### What to do
Read the entries below and pull out each line with the string "liste".

[Dataset entries]
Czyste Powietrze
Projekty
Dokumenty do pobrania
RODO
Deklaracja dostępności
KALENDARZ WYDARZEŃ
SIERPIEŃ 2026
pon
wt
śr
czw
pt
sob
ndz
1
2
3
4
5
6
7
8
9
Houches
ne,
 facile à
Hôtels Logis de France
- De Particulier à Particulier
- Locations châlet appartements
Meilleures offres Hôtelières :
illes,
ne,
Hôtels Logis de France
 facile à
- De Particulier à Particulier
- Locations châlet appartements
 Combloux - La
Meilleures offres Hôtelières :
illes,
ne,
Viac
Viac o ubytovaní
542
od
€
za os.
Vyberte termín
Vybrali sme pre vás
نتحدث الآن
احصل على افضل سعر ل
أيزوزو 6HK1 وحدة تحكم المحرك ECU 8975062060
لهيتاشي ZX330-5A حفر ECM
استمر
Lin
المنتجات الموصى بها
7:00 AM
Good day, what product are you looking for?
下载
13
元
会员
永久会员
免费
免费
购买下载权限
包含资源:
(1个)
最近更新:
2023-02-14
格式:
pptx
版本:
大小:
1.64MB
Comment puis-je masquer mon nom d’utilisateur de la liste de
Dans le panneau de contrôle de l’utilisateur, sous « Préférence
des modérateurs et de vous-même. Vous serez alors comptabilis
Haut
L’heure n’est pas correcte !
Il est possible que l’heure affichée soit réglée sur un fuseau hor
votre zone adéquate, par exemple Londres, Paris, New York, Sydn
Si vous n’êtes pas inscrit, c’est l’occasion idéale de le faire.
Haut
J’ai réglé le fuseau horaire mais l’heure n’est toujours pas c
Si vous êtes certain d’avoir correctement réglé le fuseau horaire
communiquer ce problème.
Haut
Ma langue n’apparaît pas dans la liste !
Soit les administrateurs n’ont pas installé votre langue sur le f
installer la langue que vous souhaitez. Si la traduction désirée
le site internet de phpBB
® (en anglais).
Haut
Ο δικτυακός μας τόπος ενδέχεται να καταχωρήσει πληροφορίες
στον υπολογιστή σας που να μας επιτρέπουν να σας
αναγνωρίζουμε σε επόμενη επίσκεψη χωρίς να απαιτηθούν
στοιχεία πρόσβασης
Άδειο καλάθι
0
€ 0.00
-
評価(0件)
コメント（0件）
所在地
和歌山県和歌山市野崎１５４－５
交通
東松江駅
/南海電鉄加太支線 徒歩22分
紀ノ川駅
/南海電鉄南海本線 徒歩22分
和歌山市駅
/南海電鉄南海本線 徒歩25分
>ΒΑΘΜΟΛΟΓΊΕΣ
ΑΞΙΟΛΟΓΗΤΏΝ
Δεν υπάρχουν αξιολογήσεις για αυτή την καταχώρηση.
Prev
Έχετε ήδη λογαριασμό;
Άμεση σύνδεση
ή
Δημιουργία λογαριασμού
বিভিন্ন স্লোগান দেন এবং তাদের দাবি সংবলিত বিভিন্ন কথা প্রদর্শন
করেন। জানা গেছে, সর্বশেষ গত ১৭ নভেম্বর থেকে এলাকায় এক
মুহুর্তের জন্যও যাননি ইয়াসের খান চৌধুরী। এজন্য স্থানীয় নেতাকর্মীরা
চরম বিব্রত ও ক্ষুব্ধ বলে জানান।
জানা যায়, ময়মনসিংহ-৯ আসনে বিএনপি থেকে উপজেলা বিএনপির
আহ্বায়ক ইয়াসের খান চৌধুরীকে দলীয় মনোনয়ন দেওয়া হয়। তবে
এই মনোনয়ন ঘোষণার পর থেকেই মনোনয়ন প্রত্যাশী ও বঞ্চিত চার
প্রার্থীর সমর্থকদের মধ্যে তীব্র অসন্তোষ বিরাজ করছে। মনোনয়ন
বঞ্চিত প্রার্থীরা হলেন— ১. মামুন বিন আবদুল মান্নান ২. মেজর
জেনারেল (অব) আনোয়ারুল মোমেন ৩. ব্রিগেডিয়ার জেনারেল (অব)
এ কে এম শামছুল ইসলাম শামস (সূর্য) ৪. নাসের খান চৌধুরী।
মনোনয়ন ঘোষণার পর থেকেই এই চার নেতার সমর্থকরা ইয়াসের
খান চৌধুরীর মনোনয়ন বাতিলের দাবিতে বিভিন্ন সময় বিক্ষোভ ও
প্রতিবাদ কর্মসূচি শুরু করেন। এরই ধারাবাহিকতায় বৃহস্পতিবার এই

### Result of the task
Comment puis-je masquer mon nom d’utilisateur de la liste de
Ma langue n’apparaît pas dans la liste !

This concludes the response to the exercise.